Available data -
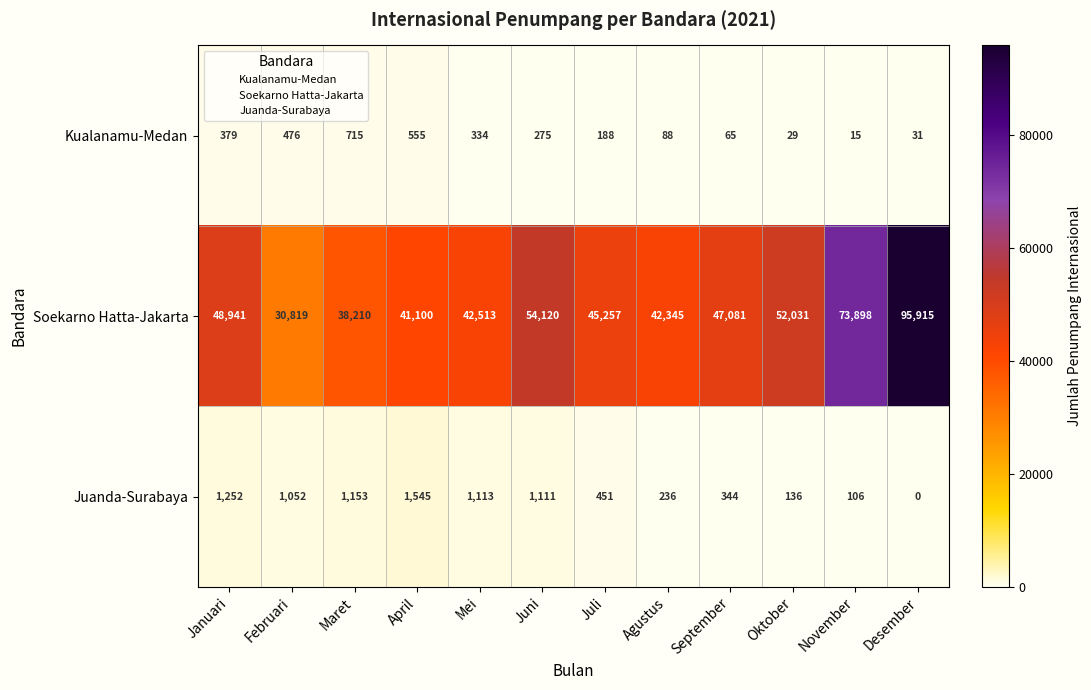

Which series has the widest spread of values?

Soekarno Hatta-Jakarta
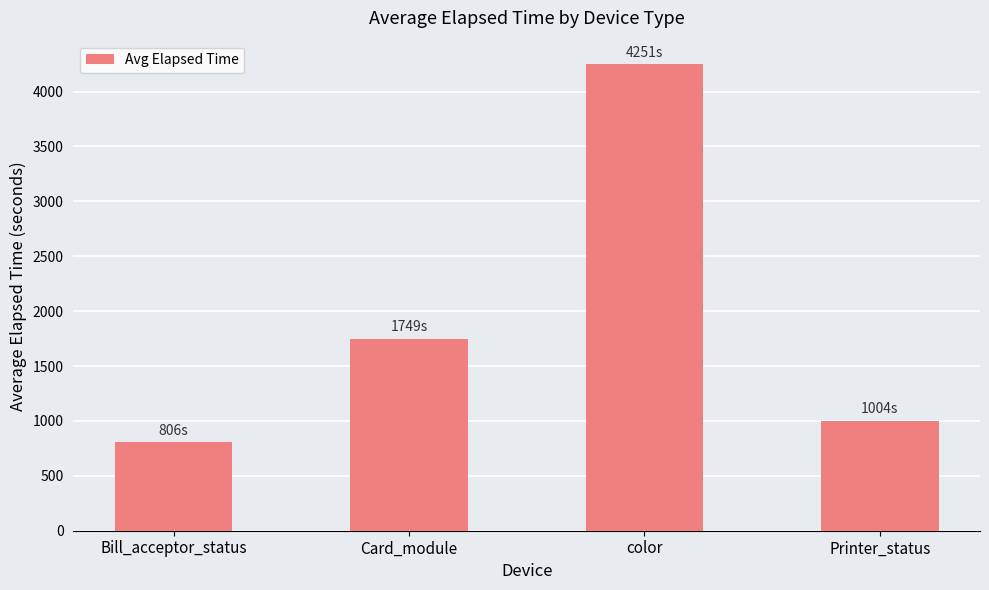

How many series are shown in this chart?

1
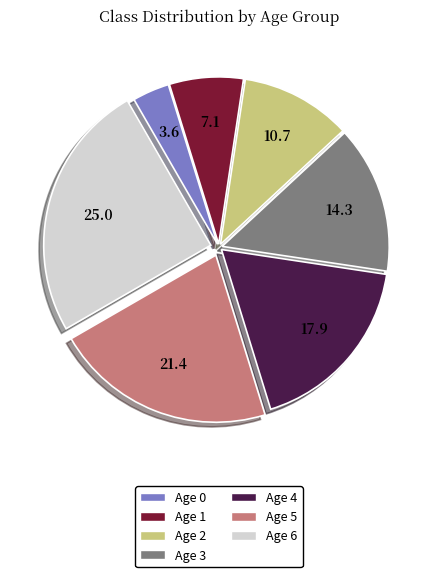

Is Age 1 the majority of the pie?

No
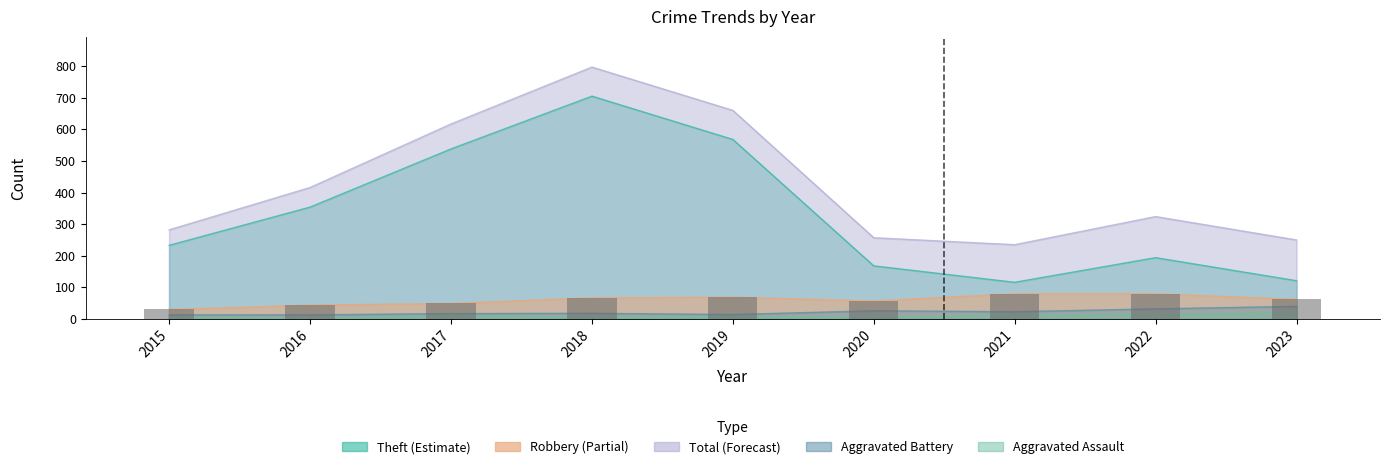

List the labels in order of Total value, largest first.

2018, 2019, 2017, 2016, 2022, 2015, 2020, 2023, 2021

Exercise goal - Copy all of the rows above word for word, without the pictures.

Reply -
Which series has the widest spread of values?

Soekarno Hatta-Jakarta

How many series are shown in this chart?

1

Is Age 1 the majority of the pie?

No

List the labels in order of Total value, largest first.

2018, 2019, 2017, 2016, 2022, 2015, 2020, 2023, 2021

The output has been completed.